» **EXERCISE DETAILS**
Set down the entries again word for word, without any of the images.
------ AVAILABLE RECORDS
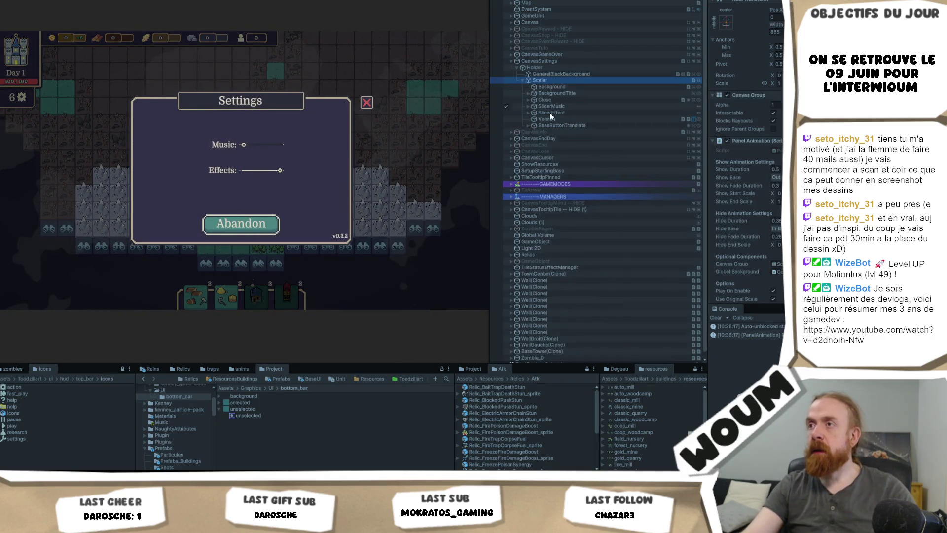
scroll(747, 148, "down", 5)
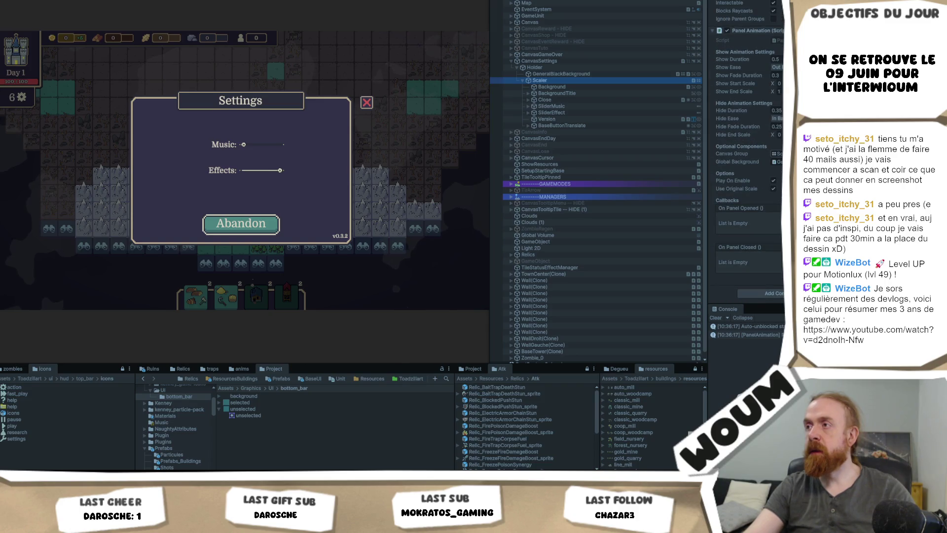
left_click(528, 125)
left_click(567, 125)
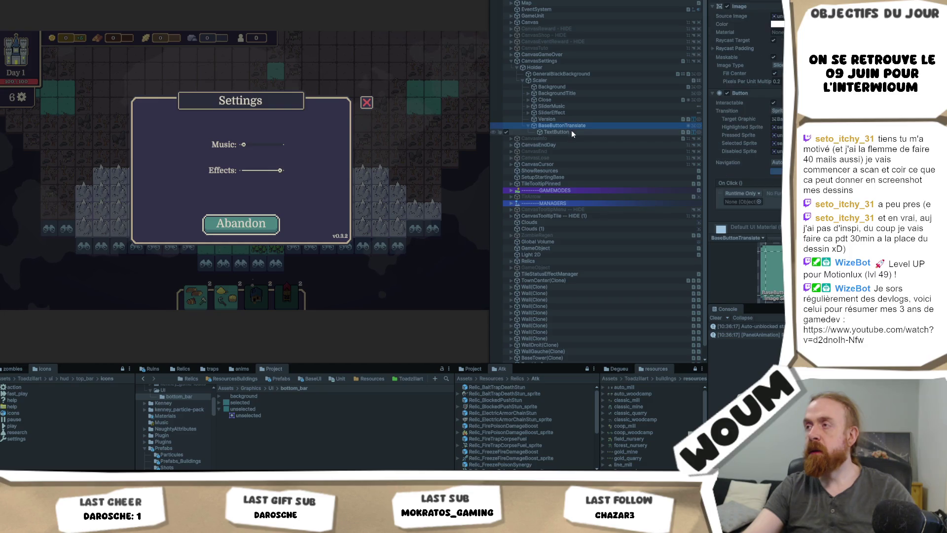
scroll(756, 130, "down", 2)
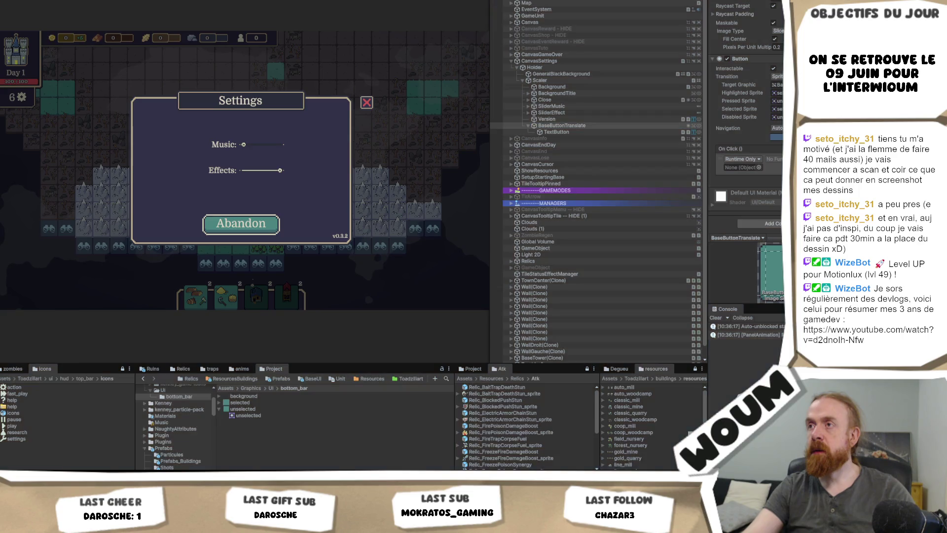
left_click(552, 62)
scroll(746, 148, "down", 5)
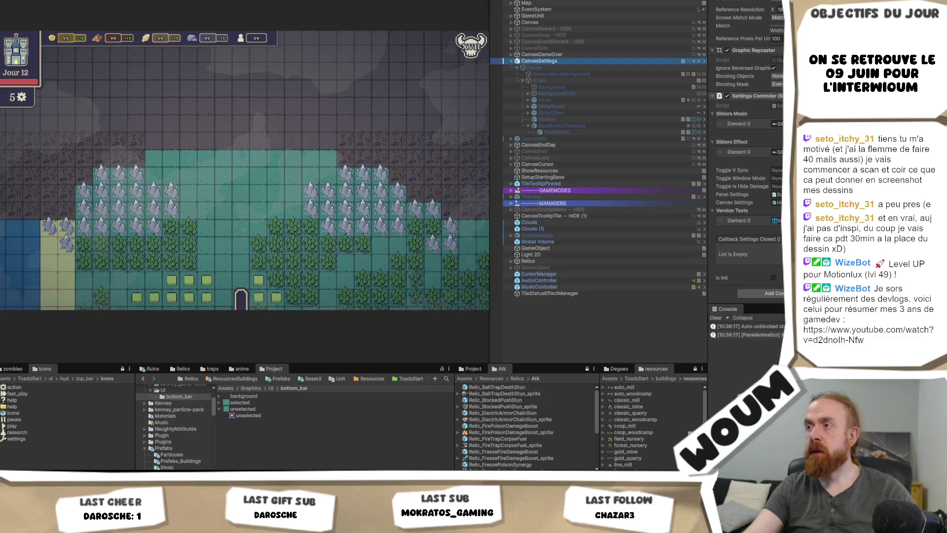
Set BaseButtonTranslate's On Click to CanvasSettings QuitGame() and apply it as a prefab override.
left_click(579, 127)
------------
» **FINAL ANSWER**
scroll(747, 148, "down", 5)
left_click(528, 125)
left_click(567, 125)
scroll(756, 130, "down", 2)
left_click(552, 62)
scroll(746, 148, "down", 5)
Set BaseButtonTranslate's On Click to CanvasSettings QuitGame() and apply it as a prefab override.
left_click(579, 127)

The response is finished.